Estyans with weaker magic often regard it as a convenient part of their daily life, as opposed to something of raw power. Many will never see a powerful sorcerer (numbers greater than +/- 40) in their lifetime, and are unaware of such power in anything but legends.
With powerless Estyans being non-existent, so are Estyans with limitless magic. While it is certainly possible for a sorcerer to possess a
Well of Magic so powerful and deep that is can appear endless, but every sorcerer has a limit, and more powerful spells deplete the well of magic faster. For example, the most powerful sorcerer in Estyan history,
Valan Eromin, was capable of leveling entire armies with a snap of their fingers and providing the most bountiful harvests in history, but they could only do these things once before she was forced to rest. (The exhaustion from such feats would later contribute to their death in the
Battle of Yna soon after.)
Structure
Limitations
All magic has its limits, though where the line is drawn is largely determined by the power of the sorcerer and type of magic they are using, there are a feat limitations to Estyan magic that even Valan themself couldn't defy.
Resurrection
While
Immortality and
Necromancy certainly exist within the world of Estya, neither operate as their name implies.

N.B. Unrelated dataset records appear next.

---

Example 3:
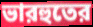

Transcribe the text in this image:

ভারহুতের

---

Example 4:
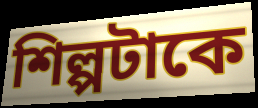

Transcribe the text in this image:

শিল্পটাকে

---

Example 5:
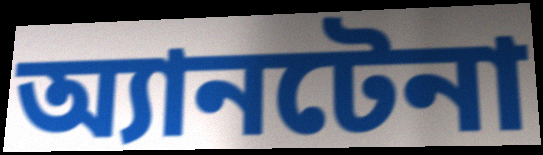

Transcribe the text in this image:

অ্যানটেনা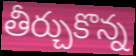
తీర్చుకొన్న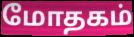
மோதகம்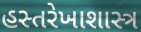
હસ્તરેખાશાસ્ત્ર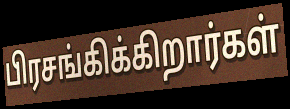
பிரசங்கிக்கிறார்கள்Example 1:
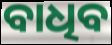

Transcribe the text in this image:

ବାଧିବ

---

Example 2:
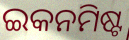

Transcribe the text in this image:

ଇକନମିଷ୍ଟ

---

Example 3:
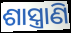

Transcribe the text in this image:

ଶାସ୍ତ୍ରାଣି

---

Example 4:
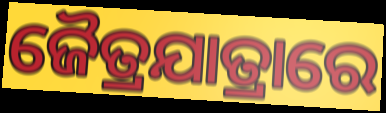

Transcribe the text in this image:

ଜୈତ୍ରଯାତ୍ରାରେ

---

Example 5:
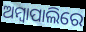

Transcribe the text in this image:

ଅମ୍ବାପାଲିରେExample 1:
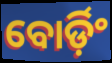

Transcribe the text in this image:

ବୋର୍ଡ଼ିଂ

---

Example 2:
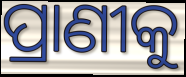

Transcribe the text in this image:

ପ୍ରାଣୀକୁ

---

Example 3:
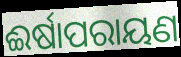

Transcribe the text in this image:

ଈର୍ଷାପରାୟଣ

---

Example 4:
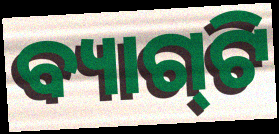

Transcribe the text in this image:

ବ୍ୟାଗ୍‌ଟି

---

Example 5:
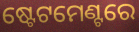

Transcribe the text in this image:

ଷ୍ଟେଟମେଣ୍ଟରେ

Immortals are destined to die, and the dead must return to Gehenna.
Fixing a broken
Anchor cannot be achieved by even the gods themselves. If goddesses such as the
Mothers of Magic wish for an Estyan to be spared from Gehenna, they must intervene
before the Estyan's death, as once their anchor breaks, it cannot be mended by any means. However, one such workaround that has been used in the past is mending the body of a dying Estyan and fusing their anchor shut, rendering them
Immortal.
Crossing Planes
Estyan magic also renders it impossible to cross the barriers between the realms of Gehenna,
Estya, and
Arcadia. While Gehennan and divine magic do not possess these limitations, this level of power has never been obtained by an Estyan.
There were supposedly explorers who discovered the entrance to Gehenna and spoke to the
Queen directly, but their accounts cannot be confirmed, and most that believe the legends believe the Queen deliberately led them to Gehenna as a form of trickery.